◆ **TEXT SECTION**
----------------------------------------

Consolidated Audit Trail Concept Release Elicits Strong Industry Support

SIFMA and the ASA are among the organizations urging Congress and the SEC to protect investors’ personally identifiable information.



Investment and trading industry groups in recent weeks have supported the Security and Exchange Commission’s proposed overhaul of the Consolidated Audit Trail, the database the SEC uses to track all trading activity in U.S. markets for listed equities and options.

Since the SEC’s April 16  concept release  soliciting public comment on its proposal, organizations such as the Securities Industry and Financial Markets Association and the American Securities Association have expressed support for the proposed restructuring of the current CAT funding model and operation, protections against the CAT’s collection of personally identifiable information, and destruction of the information the CAT has already collected.

----------------------------------------

◆ **DATA LINES**
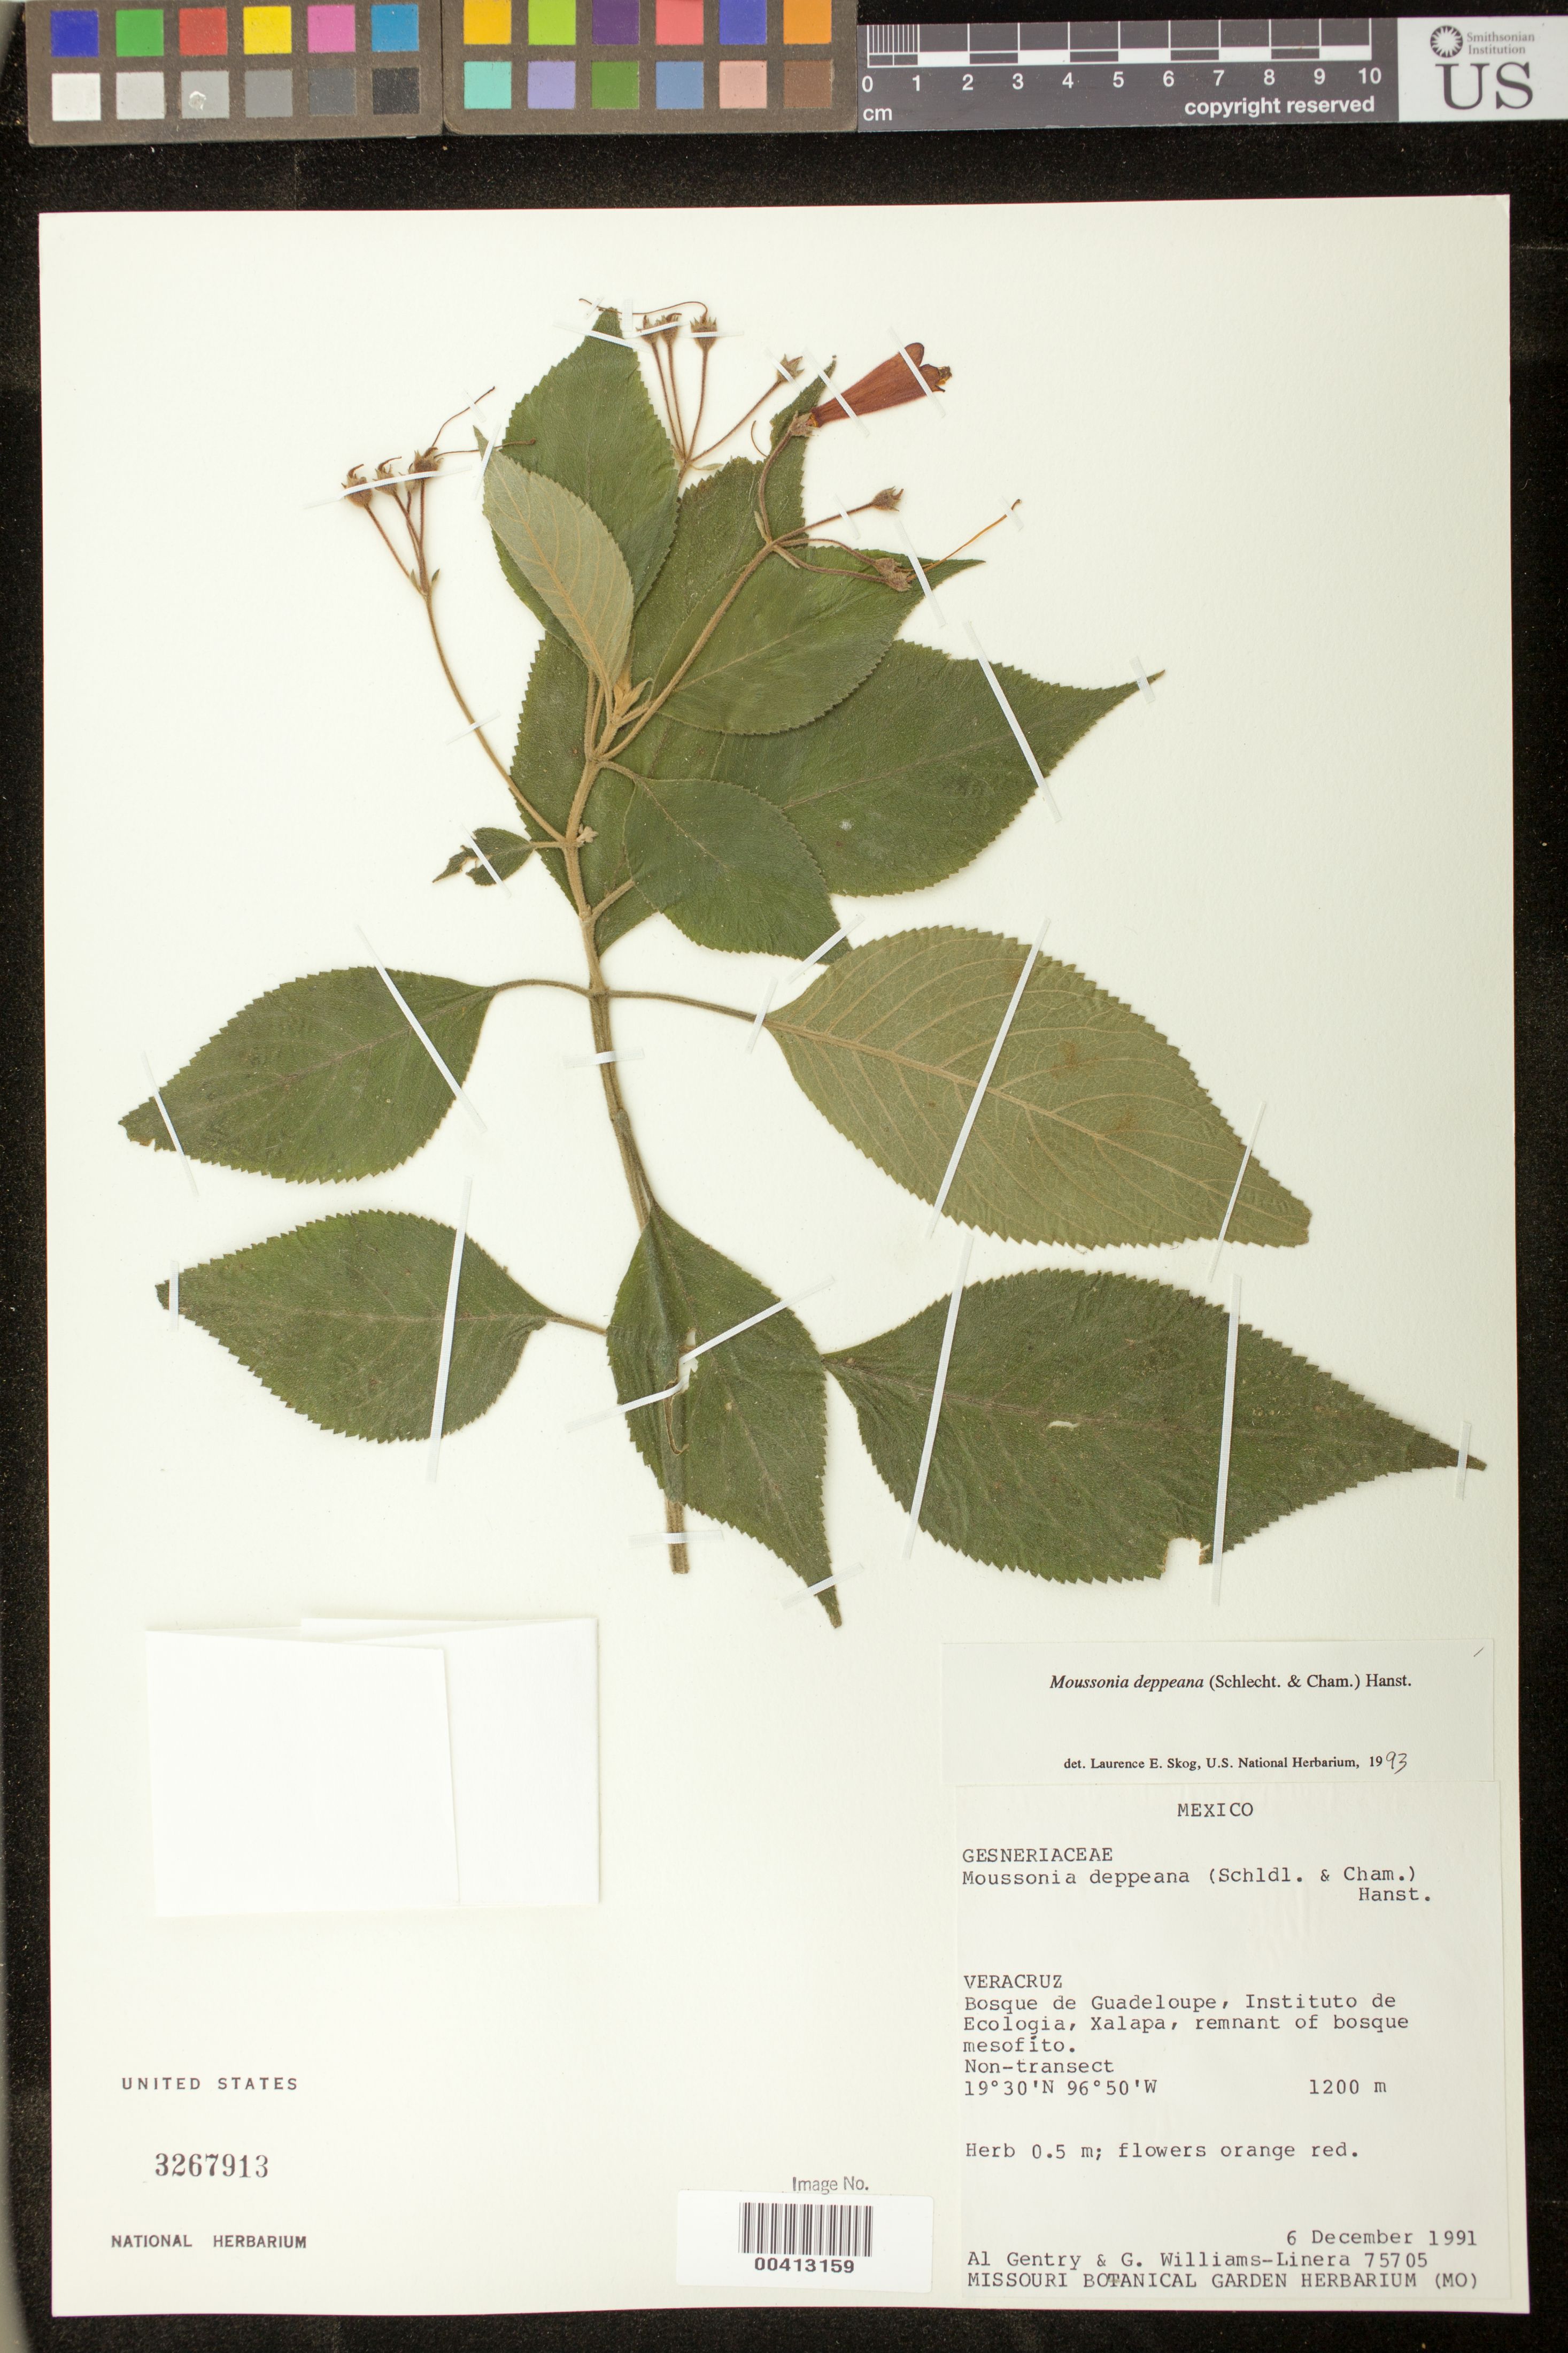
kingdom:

----------------------------------------

◆ **WHAT YOU NEED TO DO**
**A)** Rewrite the Consolidated Audit Trail article from "Consolidated Audit Trail Concept" up to and including "personally identifiable information.", replacing "Congress" with "federal lawmakers".
**B)** Continue the article on industry support for the Consolidated Audit Trail concept release from the point where it ends.

◆ **EXPECTED ANSWERS**
**A)**
Consolidated Audit Trail Concept Release Elicits Strong Industry Support

SIFMA and the ASA are among the organizations urging federal lawmakers and the SEC to protect investors’ personally identifiable information.

**B)**
The SEC’s concept release sought input on topics including the “cybersecurity and data privacy” of the CAT and related data sources, as well as “the appropriate balance between privacy and confidentiality considerations, civil liberties protections and regulatory need,” according to a statement from the SEC. The comment period closed on June 22, according to the Federal Register, and yielded 243 comments, including submissions from additional industry groups and stakeholders such as the Security Traders Association, the Health Markets Association, FINRA, Nasdaq and Cboe.

The SEC may now review the feedback and choose whether to advance with the overhaul through formal rulemaking.

SIFMA Urges Direct Control of the CAT

SIFMA’s letter to the SEC, written by SIFMA President and CEO Keith Bentsen, recommended the SEC eliminate the current CAT funding model, which relies on contributions from industry members and investors, and assume sole responsibility for CAT costs. Bentsen suggested the SEC include the amount necessary to fully fund the CAT in its annual budget request to Congress.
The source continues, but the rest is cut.